Dataset entries:
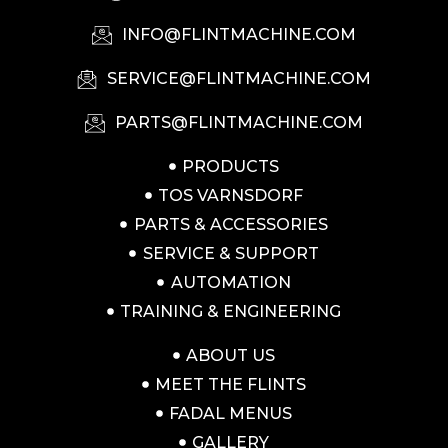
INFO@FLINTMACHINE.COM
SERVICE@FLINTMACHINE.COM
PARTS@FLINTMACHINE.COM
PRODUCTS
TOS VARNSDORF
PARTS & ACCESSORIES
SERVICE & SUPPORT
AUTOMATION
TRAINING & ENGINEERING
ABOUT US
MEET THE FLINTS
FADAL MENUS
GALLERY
* * *
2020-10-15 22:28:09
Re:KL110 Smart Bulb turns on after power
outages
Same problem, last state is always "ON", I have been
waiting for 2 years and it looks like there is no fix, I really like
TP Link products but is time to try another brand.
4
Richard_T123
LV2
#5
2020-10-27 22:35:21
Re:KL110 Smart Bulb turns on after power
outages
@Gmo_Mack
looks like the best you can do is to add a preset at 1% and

= TRY IT =
Extract every line in the items above that contains the string "FLINTMACHINE".

= RESULT =
INFO@FLINTMACHINE.COM
SERVICE@FLINTMACHINE.COM
PARTS@FLINTMACHINE.COM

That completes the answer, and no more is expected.